I haven't posted in the last couple of weeks for the simple reason that I'd deliberately ignored what passes for news. This was for both mental and physical health reasons. But as neoliberal doctrine dictates to the Lessers, there shall be no more excuses. Western culture hasn't celebrated the whole, original 12 Days of Christmas for centuries. Everybody has to get back to the New Normal before New Year's Day. And for me, that means keeping up with the New York Times so that the more squeamish among you don't have to.
It didn't take me long to find a piece guaranteed to annoy and nauseate. Titled "Reasons for Optimism in 2023," it quickly becomes obvious that this iteration of the year-end "listicle" is exclusively addressed to the people who sincerely believe that the only reason they got so much filthily richer in 2022 is because they are so "blessed."
But on the off-chance that a twinge of guilt might threaten to afflict the sensitive rich, DealBook's Andrew Ross Sorkin and about half a dozen of his closest assistant scribes are here to assure them that even the Lessers never had it so good.
The main things that rich people can safely ignore in 2023 are the "tripledemic," the "brutal war with no end in sight," and the climate crisis.
Even though more than 400 people a day are still dying of Covid, they are mainly old or they have pre-existing conditions. The good news is that vaccines became available for "children as young as six months old, a relief for parents as much of the world returned to a new normal."
The article does not inform its well-heeled readers that Covid has exploded in China, and that a bipartisan Congress just voted to kick millions of poor people off the Medicaid rolls come spring.
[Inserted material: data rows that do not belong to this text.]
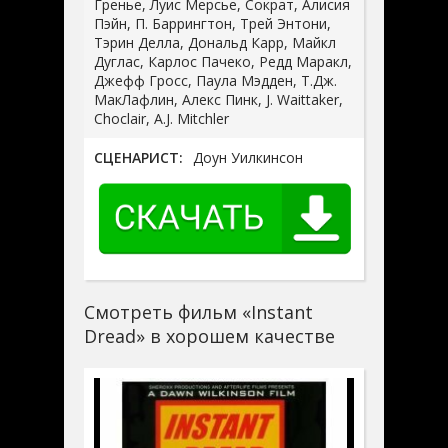
Гренье, Луис Мерсье, Сократ, Алисия
Пэйн, П. Баррингтон, Трей Энтони,
Тэрин Делла, Дональд Карр, Майкл
Дуглас, Карлос Пачеко, Редд Маракл,
Джефф Гросс, Паула Мэдден, Т.Дж.
МакЛафлин, Алекс Пинк, J. Waittaker,
Choclair, A.J. Mitchler
СЦЕНАРИСТ:
Доун Уилкинсон
Смотреть фильм «Instant
Dread» в хорошем качестве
That is because Congress had no interest in funding any kind of pandemic relief in the next fiscal year.
The New York Times listicle does not report these little factoids, possibly because they might make the Smugnorati feel uncomfortable in this season of comfort and joy.
Meanwhile, as if they needed another reason to feel self-satisfied about 2022, they're reminded that rich countries finally abandoned their selfishness and agreed at the COP 27 confab to study pledging financial aid to poor countries suffering from the capitalistic pollution of rich countries. However, since the Times doesn't want its readers to feel bad, it side-steps the inconvenient truth that it's only a pledge, not an ironclad commitment. And besides, what difference does irreversible global warming make when Science™ just made a nuclear fusion clean energy breakthrough, and Joe Biden promised to cure cancer in 20 years?
And if the rich are altruistically worried that bots and artificial intelligence will replace human sweat, the article continues, they shouldn't be. Bosses and owners should reject the notion that wage labor can ever be fully replaced by technology.
"What the bots can do well is make grunt work easier. One example that went viral shortly after ChatGPT’s release: A Palm Beach doctor posted a video of himself dictating a letter to an insurance company."
The article doesn't mention that such writing programs replace the office insurance grunts who normally would not only take dictation from the boss but would have the skills necessary to write a business letter. This must be especially true in the billionaire paradise of Palm Beach, where denizens have private insurance and concierge medical care, and where nobody will ever notice the millions of people getting kicked off Medicaid because "we" cannot afford it, and because poor people must always jump through hoops in order to prove their deserving need.
And speaking of poor-shaming, that brings us to perhaps the most shameless whopper in the whole mendacious Times article:
Real progress is being made in tackling child poverty. The number of children in America living below the poverty line has plummeted by 59 percent since 1993. As The Times’s Jason DeParle reported in September, “child poverty has fallen in every state, and it has fallen by about the same degree among children who are white, Black, Hispanic and Asian, living with one parent or two, and in native or immigrant households.”
Conveniently left unmentioned, lest rich readers lose the soft rosy glow of their own smugnorance, is that since Congress failed to renew the temporary Child Tax Credit before they left town for their holiday break. childhood poverty already is heading right back up.
But, the twisted Times logic goes, since kids were lifted out of poverty for six whole months in 2022, that is all the reason that "we" need to celebrate now and in the years to come. Six whole months of relief was actually a pre-Christmas miracle when you come to think about it, because for once, Congress did not impose much if any "means-testing" poison pills on recipients. Nearly every family in the United States received it, whether or not they worked or paid taxes. This shocking universality brought out all the usual elite concern trolls, who feared that it would discourage people from working.
"Even the theoretical possibility of enabling laziness was enough to make a permanent extension a complete non-starter," explained Bloomberg News.
But never mind all that, because the New York Times concludes its own feel-good piece with news about a giant fan in Iceland that can suck tons of carbon dioxide from the atmosphere. "The Department of Energy and a bevy of investors are racing to bring the technology, called direct air capture, to other parts of the world," the newspaper gushed.
I bet they are. If they can do subversive regulatory capture of government agencies that were originally formed to protect the public, and if they can suck the very life out of regular people just because it's profitable and because they can, then they can certainly do air capture. They might even find a way to capture and privatize oxygen itself, and charge people for the privilege of breathing it.